Rudolfo Cortez supervises workers who clean the airport.
"A lot of people are saying they are sick, when the real problem is transportation," he said.
Getting to school was a problem for B.J. Johnson, a senior at Hamilton High School.
"I'm late everywhere I go, to work and to school," the 18-year-old Johnson said, as he hurried down Pico Boulevard at 7:45 a.m. He was due at school at 8 a.m. but doubted he would make it.
Johnson usually catches an MTA bus from his home in West Los Angeles directly to school. These days he takes Santa Monica's Big Blue Bus--one of the eight municipal bus lines still operating in Los Angeles--and must then walk a mile.
Margarita Guerra, a nanny, has seen her already complicated life turned upside down by the strike.
Guerra recently lost her apartment in Los Angeles and moved in with her daughter in Santa Ana. She was just trying to figure out how to make the commute when the bus strike began.
Guerra couldn't get to work Monday or Tuesday. Now she is staying with her son in Koreatown. He gave her a ride down Pico to Robertson Boulevard Thursday morning, where her employer, Vivian Lurie, a personal manager, met her and drove her the rest of the way.
"I haven't the slightest idea how I will get home," she sighed.
"It's a big problem," Lurie said. "I had to take my 4-year-old daughter in to work Monday, and Tuesday had to get someone to do me a favor after school."
At the union rally, there was a large delegation of state lawmakers, Los Angeles City Council members and other elected officials.
During the rally, Arnold Deltoro, a striking MTA mechanic, cheered while his son, Joshua, 4, rode on his shoulders.
"This strike is about fighting for the betterment of our children," he said. Deltoro said he is striking because the MTA wants to "take away what we've got" in pay and benefits, something the father of three said he cannot afford to give up.
Riordan came in for a razzing, with marchers chanting, "Where is the mayor? Where is the mayor? We need him here."
Peter Hidalgo, Riordan's press secretary, said that, despite his travels, the mayor "is fully up to speed" with the negotiations.

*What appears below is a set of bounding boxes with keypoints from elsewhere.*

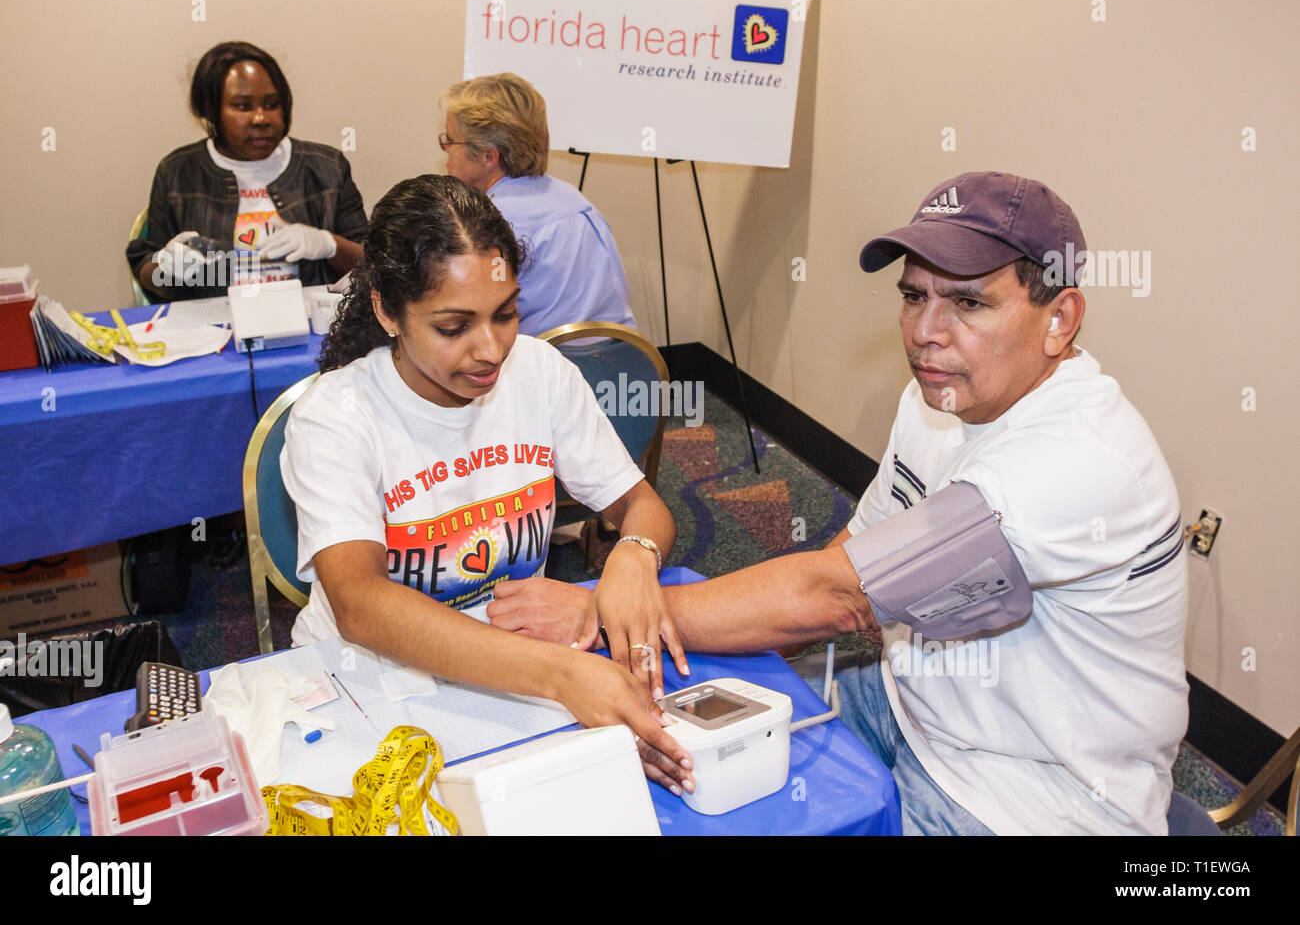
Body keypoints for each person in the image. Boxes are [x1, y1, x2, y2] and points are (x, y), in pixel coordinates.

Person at [491, 171, 1189, 834]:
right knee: (655, 759)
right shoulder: (937, 398)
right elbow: (847, 557)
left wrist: (603, 612)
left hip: (1027, 794)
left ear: (1059, 318)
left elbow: (841, 598)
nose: (924, 331)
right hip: (907, 705)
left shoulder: (1079, 461)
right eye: (915, 297)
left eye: (969, 303)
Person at [280, 174, 693, 788]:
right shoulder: (337, 417)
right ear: (387, 311)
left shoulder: (539, 371)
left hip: (515, 664)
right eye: (454, 327)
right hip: (370, 678)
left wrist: (634, 554)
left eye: (505, 314)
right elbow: (361, 608)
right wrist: (557, 675)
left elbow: (641, 505)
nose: (491, 350)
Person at [126, 41, 367, 302]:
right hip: (213, 327)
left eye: (272, 105)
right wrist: (168, 269)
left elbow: (373, 263)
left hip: (312, 323)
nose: (261, 118)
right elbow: (147, 268)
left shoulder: (326, 167)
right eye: (243, 107)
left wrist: (328, 244)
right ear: (210, 111)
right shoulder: (178, 172)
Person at [440, 72, 636, 335]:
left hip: (542, 370)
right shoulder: (579, 204)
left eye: (450, 140)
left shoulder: (484, 225)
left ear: (488, 156)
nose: (446, 150)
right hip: (620, 363)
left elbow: (462, 323)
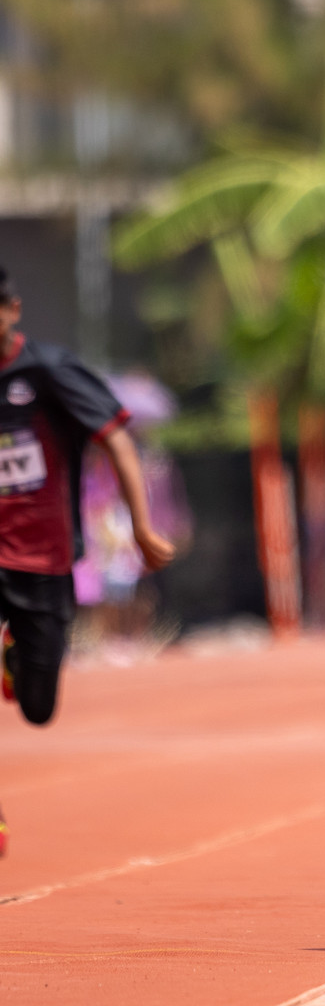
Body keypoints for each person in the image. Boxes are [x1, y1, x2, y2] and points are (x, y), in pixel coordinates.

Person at [0, 266, 176, 854]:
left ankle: (14, 662)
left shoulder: (48, 372)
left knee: (39, 707)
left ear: (13, 309)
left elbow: (116, 439)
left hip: (44, 556)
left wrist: (143, 526)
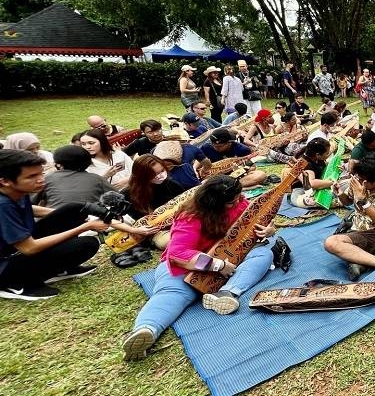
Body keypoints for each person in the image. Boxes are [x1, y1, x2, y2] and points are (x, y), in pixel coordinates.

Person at [122, 175, 278, 360]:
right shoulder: (190, 217)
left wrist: (269, 230)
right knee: (172, 294)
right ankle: (146, 330)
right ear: (213, 202)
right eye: (231, 201)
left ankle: (227, 294)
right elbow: (177, 254)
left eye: (238, 198)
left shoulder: (239, 203)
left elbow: (257, 223)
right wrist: (216, 265)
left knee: (263, 254)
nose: (238, 202)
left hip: (229, 258)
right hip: (189, 267)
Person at [0, 149, 105, 300]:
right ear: (5, 181)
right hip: (6, 266)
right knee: (87, 244)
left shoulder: (15, 192)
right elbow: (30, 248)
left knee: (74, 209)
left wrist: (65, 215)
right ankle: (13, 284)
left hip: (15, 248)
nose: (41, 179)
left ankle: (58, 269)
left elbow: (29, 208)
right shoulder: (3, 205)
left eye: (41, 173)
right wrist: (84, 227)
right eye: (32, 176)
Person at [33, 145, 114, 208]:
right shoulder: (97, 179)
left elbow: (31, 202)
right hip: (91, 219)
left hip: (55, 220)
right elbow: (117, 199)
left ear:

Hidalgo and others criticized the unions for demonstrating when they should have been talking.
Little more than an hour after the march ended, Supervisor Yvonne Brathwaite Burke, chairwoman of the MTA board, urged the United Transportation Union to get back to negotiations.
She said the union had managed to extend the strike by another day by holding a rally and march rather than sitting down at the bargaining table and coming to some kind of agreement.